Джон представил себе задавшего этот вопрос убийцу маленьких девочек, закованного в кандалы, его кривую саркастическую ухмылку, насмешливый блеск в глазах. Он не видел в этом человеке даже намека на мизерный лучик раскаяния. Это был монстр. Почему-то, хоть это было и несправедливо, Джон подумал о Трее: он стал таким же заложником своей натуры.
– Бог начинается здесь, – ответил он.
Если те пороки, с которыми он сталкивался тут каждый день, поколебали его уверенность, что заложенная в человеке доброта должна в конце концов взять верх над злом, его вера в то, что Бог мог допустить это, ни разу не дрогнула. В этом мире определенно было не все в порядке, но на Небесах все равно есть Господь. И миссия Джона заключалась в том, чтобы помочь людям увидеть это через благодать Божью. Если человек по-настоящему хочет этого, в нем найдутся силы изменить в себе все греховное даже в тюрьме, с ее жестокостью и тюремными бандами, где росткам добра так же трудно пробиться наружу, как подсолнуху взойти на свалке токсичных отходов.
Он выполнял свои обязанности священника уже почти год, когда однажды хозяйка его квартиры сообщила ему о нежданном посетителе.
– Это врач, – сказала она. – Она ожидает вас в гостиной. Вы что, заболели, отец?
«Лаура Райнлендер, нейроонколог», – прочитал он на визитке. Имя показалось ему знакомым. Ну конечно же, это подруга детства Кэти из Санта-Круз. Он знал, что они с Кэти до сих пор переписываются, и гордился тем, что Кэти продолжала поддерживать связь с подругой, посвятившей себя воплощению в жизнь их общей мечты. Он вспомнил, что медицинской специализацией Лауры стала диагностика и лечение опухолей головного мозга, и, как сказала ему Кэти, Лаура была весьма известным специалистом в этой области. Она даже предлагала ему навестить ее, поскольку практика у той была недалеко, в Сан-Диего, но одно упоминание о городе, где за местных «Чарджерс» играл Трей, вызывала во рту у Джона неприятный привкус. Должно быть, это Кэти дала подруге его адрес. Она будет в восторге, что Лаура сама взяла на себя инициативу встретиться с ним.

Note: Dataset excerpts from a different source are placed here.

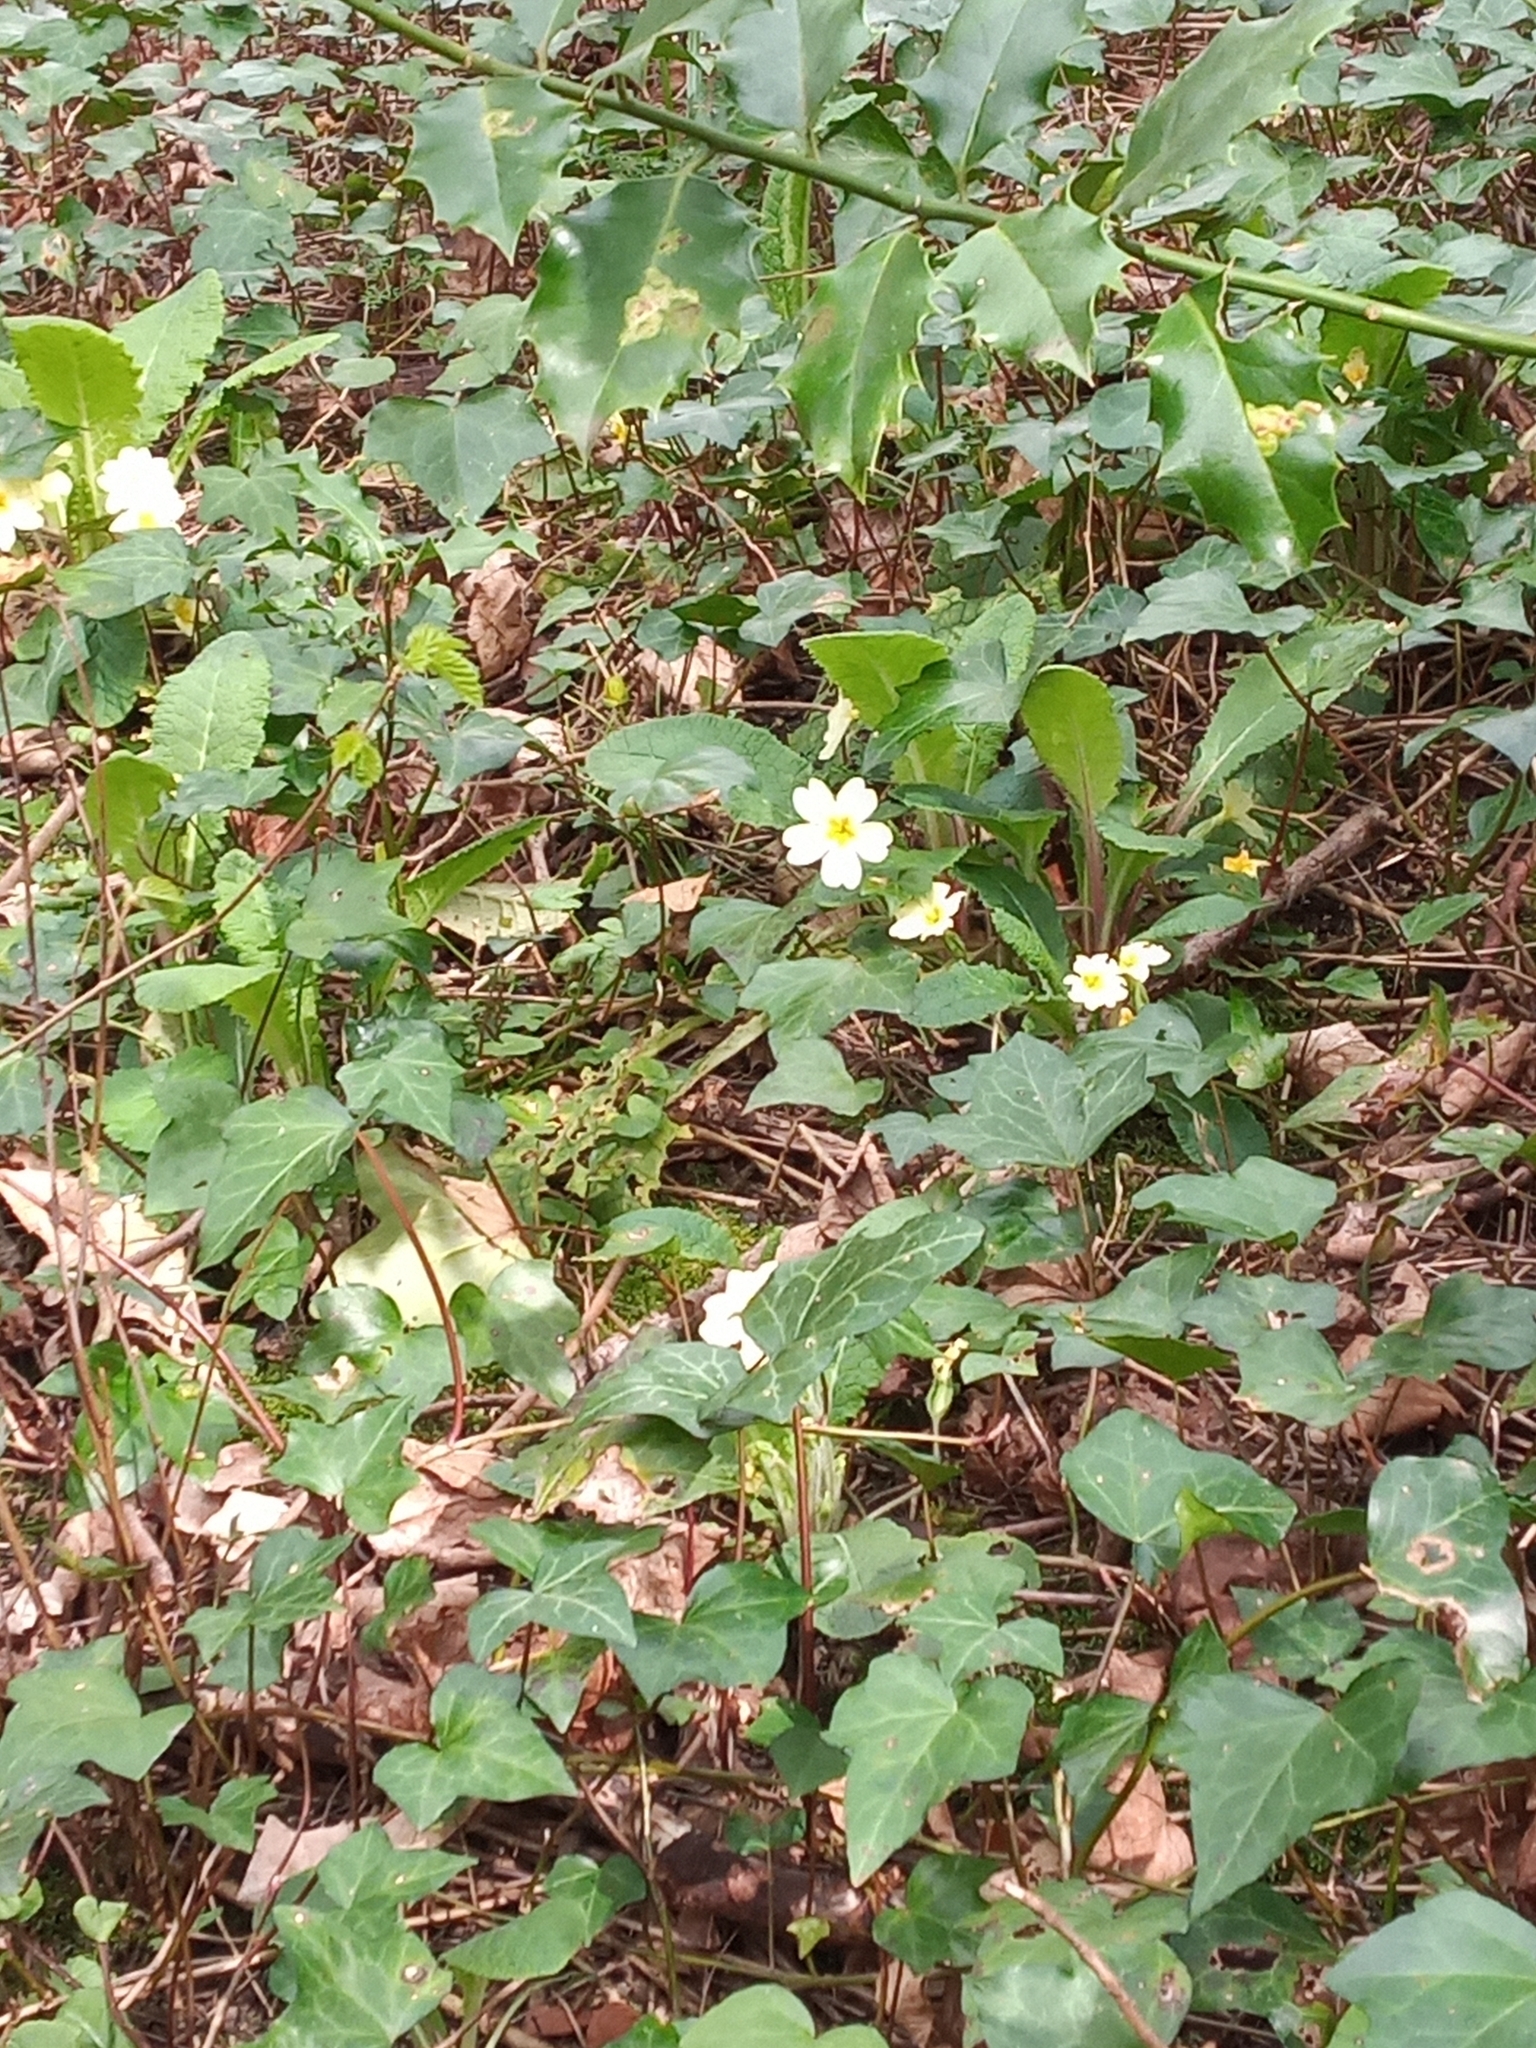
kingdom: Plantae
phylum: Tracheophyta
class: Magnoliopsida
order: Ericales
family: Primulaceae
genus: Primula
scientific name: Primula vulgaris
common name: Primrose
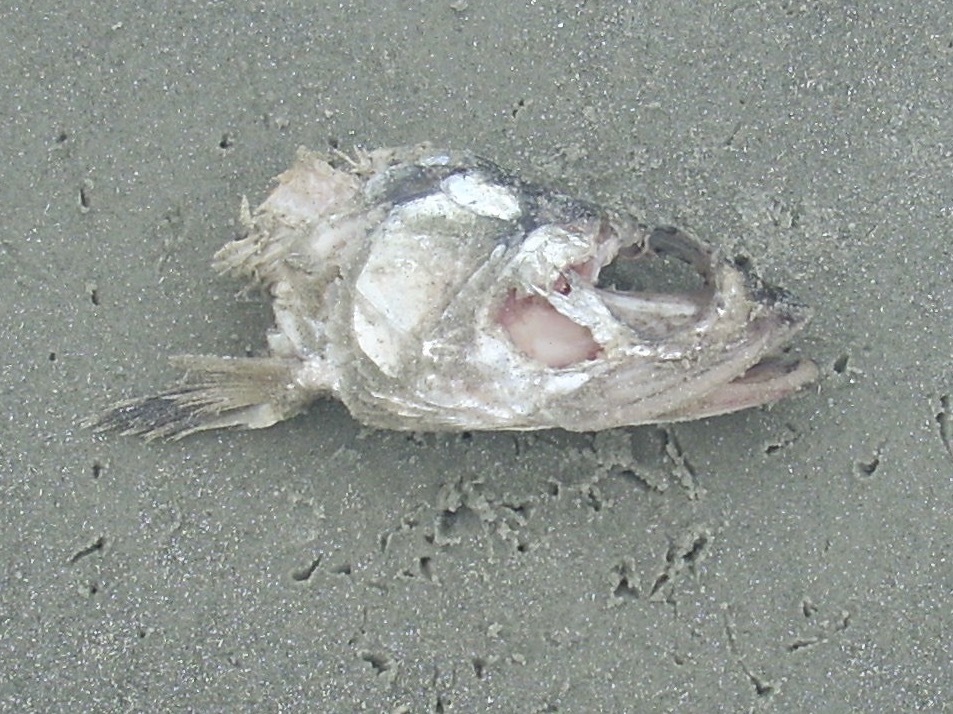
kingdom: Animalia
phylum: Chordata
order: Elopiformes
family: Elopidae
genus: Elops
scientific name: Elops saurus
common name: Ladyfish
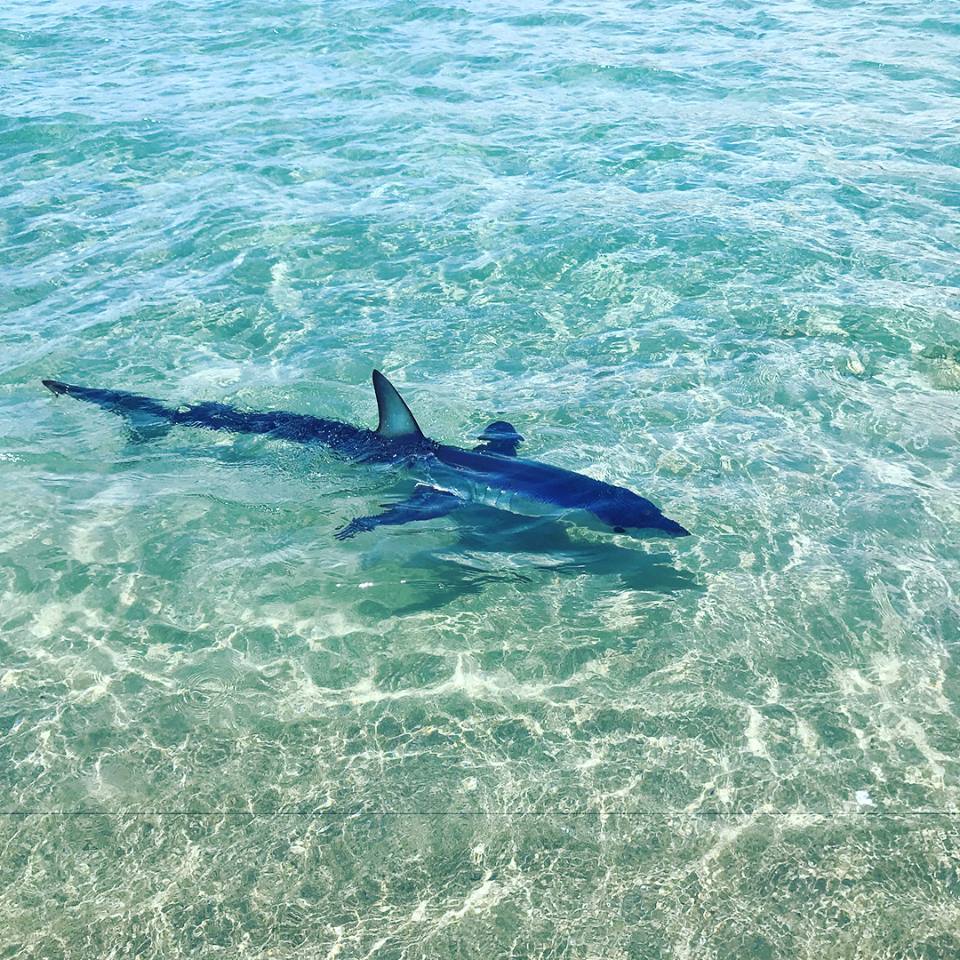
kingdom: Animalia
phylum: Chordata
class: Elasmobranchii
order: Lamniformes
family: Lamnidae
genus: Isurus
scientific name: Isurus oxyrinchus
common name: Shortfin mako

Он хотел было снять свой сюртук со стоячим воротником и переодеть сорочку, но ему не терпелось поскорее увидеть человека, который знал Кэти и никак не был связан с тюрьмой.
– Нет, я не болен, – сказал Джон своей хозяйке. – Это просто друг моего друга.
Полный приятных ожиданий, он вошел в гостиную.
– Лаура? – обратился он к гостье, стоявшей у окна.
Она повернулась к нему, и он узнал женщину, в которую превратилась та маленькая, со вкусом одетая девчонка с каштановыми волосами и светло-карими глазами, с какой он познакомился, когда им было по двенадцать лет. Она неуверенно улыбнулась ему.
– Надеюсь, что тебя не шокировал мой неожиданный наскок сюда. Я просто сама не знала, что у меня освободится время до завтрашнего утра.
Он заметил в ней какое-то измождение и подумал, что она, видимо, внезапно решила, что ей необходимо хотя бы на пару дней уехать подальше от своих больных, а затем вспомнила о нем.
– Я очень рад тебя видеть, – ответил Джон, подкрепляя свои слова широкой улыбкой. – По правде говоря, можно даже сказать, что я в полном восторге. – На ней были довольно практичные туфли, хотя весь ее наряд предполагал более стильную обувь. – Может, прогуляемся, – продолжил он, – и ты сможешь поведать мне, что произошло за последние девятнадцать лет.
Она рассказала ему, что сотрудничает с онкологическим центром Сан-Диего и уже четыре года имеет собственную практику.
– Кэти говорила мне, – сказал он. – Ты когда-нибудь видишь Трея Холла?
– Только по телевизору, когда играют «Чарджерс». Правда, еще один раз видела его в ресторане. Он был там с друзьями. Он меня не узнал, а сама я еще раз представляться ему не стала. Боялась, что могу пырнуть его столовым ножом. А ты как? Пытался как-то связываться с ним после того, как переехал в Калифорнию? – Она виновато улыбнулась. – Кэти рассказывала мне, что вы с Треем поссорились.
Джон покачал головой.
– Я подумывал об этом, но это было до того, как я попал сюда.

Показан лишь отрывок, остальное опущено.